Been diving into the Amazon Fire stick docs for packaging the website as an app to make it more accessible for users on that platform. Currently you can play via the Silk browser and login with QR code from your phone but it would be nice to have a more native experience there. The docs about creating/publishing a webapp in Amazon's store are pretty poor. I think I have a few leads, but there are surprisingly few examples and people talking about developing Amazon Fire TV apps. Perhaps I should just bite the bullet and create a wrapper in Android studio. Then I can publish to both Google Play and the Amazon store. I wish the Amazon sticks had something like casting to the TV (like a chromecast) as that was quite easy to implement.
Overall satisfied with my progress and hope to share the site more publicly soon. If anyone is interested in giving me some feedback, I would really appreciate it!
This is a really cool project! The games look very nice but I think your website could use a little bit of design to make it look less businessy and more fun.

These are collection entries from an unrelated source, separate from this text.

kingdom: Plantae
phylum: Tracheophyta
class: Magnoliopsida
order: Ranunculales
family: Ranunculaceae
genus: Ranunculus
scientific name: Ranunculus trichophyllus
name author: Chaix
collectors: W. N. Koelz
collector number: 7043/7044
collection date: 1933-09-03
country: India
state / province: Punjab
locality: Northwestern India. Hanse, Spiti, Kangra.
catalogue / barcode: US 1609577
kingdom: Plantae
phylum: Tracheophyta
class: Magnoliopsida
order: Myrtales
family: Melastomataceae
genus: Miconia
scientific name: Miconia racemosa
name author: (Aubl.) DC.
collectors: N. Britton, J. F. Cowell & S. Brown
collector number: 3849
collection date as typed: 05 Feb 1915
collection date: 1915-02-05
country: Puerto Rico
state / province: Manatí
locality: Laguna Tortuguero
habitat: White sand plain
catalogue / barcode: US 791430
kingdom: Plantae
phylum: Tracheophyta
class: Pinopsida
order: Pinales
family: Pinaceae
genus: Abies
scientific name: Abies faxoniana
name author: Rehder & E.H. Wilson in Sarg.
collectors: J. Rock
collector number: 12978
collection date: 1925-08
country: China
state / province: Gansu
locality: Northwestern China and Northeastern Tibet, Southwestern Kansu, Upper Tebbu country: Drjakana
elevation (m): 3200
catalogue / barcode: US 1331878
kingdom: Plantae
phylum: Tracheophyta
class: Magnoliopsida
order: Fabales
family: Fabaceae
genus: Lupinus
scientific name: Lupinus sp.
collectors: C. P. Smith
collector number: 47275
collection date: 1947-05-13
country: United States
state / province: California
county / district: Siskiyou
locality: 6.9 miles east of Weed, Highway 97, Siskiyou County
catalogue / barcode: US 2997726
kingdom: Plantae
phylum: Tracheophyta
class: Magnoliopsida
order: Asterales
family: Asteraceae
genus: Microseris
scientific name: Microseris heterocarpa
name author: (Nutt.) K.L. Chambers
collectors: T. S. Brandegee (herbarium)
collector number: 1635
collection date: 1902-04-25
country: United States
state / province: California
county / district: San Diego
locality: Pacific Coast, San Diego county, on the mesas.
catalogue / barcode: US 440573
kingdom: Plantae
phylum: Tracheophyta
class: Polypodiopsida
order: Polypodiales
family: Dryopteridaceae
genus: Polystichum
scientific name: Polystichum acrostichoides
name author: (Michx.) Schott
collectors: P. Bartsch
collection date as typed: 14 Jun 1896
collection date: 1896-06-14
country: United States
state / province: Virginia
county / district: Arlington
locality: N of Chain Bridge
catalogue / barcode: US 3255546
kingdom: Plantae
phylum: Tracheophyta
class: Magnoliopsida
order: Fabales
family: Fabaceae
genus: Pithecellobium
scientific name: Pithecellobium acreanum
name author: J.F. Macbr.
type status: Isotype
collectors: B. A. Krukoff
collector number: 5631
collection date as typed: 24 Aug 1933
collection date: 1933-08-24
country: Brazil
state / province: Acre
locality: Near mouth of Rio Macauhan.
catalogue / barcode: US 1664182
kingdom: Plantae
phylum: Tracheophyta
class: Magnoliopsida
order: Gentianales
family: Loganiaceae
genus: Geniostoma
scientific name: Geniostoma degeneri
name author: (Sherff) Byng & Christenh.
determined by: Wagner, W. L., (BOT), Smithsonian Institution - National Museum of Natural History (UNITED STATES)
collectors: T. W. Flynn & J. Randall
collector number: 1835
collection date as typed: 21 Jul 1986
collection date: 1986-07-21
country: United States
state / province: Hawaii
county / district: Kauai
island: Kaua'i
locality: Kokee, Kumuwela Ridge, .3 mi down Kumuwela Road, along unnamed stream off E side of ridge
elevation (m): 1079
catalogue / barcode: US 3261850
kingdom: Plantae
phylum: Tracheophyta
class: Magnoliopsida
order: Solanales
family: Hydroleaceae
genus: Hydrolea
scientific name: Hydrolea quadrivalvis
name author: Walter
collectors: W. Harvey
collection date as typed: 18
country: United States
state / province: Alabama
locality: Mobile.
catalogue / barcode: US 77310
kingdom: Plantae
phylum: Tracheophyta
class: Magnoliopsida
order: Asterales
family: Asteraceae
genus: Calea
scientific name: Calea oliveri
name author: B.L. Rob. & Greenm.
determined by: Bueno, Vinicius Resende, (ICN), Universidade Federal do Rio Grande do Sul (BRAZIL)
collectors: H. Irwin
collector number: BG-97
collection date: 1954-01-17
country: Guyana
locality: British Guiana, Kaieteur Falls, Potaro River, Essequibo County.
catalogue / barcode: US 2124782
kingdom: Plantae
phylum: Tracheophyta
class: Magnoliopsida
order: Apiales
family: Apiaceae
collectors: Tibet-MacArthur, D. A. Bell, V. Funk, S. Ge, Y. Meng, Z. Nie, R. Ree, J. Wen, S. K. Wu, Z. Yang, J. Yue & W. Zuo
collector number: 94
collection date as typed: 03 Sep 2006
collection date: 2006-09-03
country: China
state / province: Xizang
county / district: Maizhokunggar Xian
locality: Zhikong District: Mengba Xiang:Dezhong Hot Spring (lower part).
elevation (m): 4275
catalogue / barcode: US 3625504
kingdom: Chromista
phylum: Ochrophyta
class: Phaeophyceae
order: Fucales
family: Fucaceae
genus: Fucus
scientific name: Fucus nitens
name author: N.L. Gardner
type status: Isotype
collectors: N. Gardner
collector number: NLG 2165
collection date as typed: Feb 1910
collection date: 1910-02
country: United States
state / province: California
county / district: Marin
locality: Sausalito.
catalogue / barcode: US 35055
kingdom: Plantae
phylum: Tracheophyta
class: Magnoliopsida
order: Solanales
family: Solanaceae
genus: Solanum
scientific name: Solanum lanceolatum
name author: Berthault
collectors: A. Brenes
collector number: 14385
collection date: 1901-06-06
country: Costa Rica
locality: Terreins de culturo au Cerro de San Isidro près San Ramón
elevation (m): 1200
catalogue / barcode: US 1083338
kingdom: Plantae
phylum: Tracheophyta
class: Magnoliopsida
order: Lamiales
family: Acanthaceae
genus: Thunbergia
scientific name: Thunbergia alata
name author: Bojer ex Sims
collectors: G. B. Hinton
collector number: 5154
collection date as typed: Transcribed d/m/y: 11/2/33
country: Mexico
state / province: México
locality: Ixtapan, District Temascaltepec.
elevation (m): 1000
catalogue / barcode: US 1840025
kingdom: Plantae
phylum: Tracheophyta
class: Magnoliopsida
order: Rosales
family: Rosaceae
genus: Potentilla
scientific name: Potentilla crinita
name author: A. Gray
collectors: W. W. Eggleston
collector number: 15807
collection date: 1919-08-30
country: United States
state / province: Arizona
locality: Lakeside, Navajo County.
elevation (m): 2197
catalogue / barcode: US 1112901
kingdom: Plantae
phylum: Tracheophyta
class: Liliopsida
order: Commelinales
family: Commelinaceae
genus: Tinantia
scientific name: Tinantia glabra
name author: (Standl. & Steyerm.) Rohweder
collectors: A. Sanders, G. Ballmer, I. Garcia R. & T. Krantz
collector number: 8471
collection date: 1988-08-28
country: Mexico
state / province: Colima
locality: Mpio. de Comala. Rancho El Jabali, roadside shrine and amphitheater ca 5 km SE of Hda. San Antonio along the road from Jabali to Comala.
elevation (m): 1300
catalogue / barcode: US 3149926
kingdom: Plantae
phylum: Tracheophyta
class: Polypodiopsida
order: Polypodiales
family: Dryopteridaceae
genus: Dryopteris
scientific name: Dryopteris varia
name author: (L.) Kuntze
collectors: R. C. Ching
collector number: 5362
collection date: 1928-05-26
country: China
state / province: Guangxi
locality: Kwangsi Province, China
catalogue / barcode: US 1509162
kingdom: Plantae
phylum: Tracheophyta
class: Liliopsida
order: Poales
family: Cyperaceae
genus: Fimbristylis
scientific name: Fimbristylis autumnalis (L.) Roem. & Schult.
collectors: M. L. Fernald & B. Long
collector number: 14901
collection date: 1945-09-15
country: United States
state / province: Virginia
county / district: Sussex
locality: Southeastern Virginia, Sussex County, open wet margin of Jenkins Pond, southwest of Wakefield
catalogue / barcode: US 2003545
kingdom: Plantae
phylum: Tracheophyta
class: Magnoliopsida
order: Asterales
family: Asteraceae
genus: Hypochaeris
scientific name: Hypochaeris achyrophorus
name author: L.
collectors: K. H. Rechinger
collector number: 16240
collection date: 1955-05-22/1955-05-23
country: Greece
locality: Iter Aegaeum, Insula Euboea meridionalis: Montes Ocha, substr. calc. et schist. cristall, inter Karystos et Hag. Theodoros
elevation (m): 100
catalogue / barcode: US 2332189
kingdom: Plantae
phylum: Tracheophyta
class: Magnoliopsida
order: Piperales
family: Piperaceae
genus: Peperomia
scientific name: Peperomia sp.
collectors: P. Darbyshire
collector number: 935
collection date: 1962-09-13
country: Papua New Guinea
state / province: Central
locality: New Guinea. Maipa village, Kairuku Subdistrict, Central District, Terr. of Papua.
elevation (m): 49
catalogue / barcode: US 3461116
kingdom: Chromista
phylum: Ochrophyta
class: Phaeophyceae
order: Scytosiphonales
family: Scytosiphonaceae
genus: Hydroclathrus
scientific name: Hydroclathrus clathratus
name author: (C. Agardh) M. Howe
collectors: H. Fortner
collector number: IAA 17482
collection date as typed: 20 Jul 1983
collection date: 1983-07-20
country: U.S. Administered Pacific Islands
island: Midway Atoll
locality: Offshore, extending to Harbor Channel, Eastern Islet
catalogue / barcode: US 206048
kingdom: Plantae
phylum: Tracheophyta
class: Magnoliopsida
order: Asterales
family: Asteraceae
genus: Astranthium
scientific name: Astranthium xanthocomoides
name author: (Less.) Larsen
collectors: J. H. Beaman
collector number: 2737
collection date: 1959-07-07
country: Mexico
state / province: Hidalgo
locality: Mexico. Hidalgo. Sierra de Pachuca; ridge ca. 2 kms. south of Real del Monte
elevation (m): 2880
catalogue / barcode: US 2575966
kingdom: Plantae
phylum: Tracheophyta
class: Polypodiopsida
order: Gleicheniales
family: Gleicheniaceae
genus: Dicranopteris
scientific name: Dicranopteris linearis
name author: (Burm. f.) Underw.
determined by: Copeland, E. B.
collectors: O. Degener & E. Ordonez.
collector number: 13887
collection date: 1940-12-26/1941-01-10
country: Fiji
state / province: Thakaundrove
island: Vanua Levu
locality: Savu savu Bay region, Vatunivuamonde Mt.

I've just started noodling around with Hono using the JSX Middleware for HTML templating and I am super impressed. I started a little blog application with it and I think I am going to move one of my SlimPHP projects over to it soon. I've been using Bun to run Hono as well and I am super happy with it. I still feel like because of the venture backing there will be a rug pull on Bun.
I've been using the free tiers at Fly.io, Oracle ARM based VPS and Google's free VPS to host my own nitter and redlib. They're alternative front ends for Twitter and Reddit respectively. I've also set it up so that my phone will automatically redirect to those front ends using my own root certificate without using an extension to redirect say x.com to my-own-private-nitter.com.
I’m still working on trying to make a linux desktop client for Apple Music in Rust using Apple’s MusicKit.js library. A couple tildes commenters suggested using Tauri and Dioxus for the UI & JS compatibility, but I want to see how far I can go with as little js as possible.
Since then I came across a blog post from Deno about making a custom javascript runtime in Rust using deno_core. It’s pretty barebones and outdated so I had to do some tinkering to get it working but that just makes it more enjoyable. The real blocker I’m having now is that MusicKit.js uses browser APIs unavailable in the deno runtime, like document and window objects. I’m trying to include a virtual dom library like jsdom, linkedom, or deno-dom but they’re returning a new class of reference errors I don’t understand yet. I think I can hack something together if I keep chipping at it but it’s going to take some time. I don’t know what I’m doing and it feels great to try and figure it out.
A web app to track the movies and TV shows you watch so over time you can see trends about what you watched and more.
I recently added some vfx to my mon tamer game.
https://www.youtube.com/watch?v=uQ5PXiWV6Xk
I've also been doing a lot of work on the UI and refactoring the code for the turn based combat. My code is looking much cleaner now. Next steps are to continue improving the combat. I plan to add logic for different move types (buffs, debuffs, heals, multi hits, etc) and then actually start designing the combat. This is an intimidating part of the project because combat design is hard, but it should be fun! Using godot is always such a joy.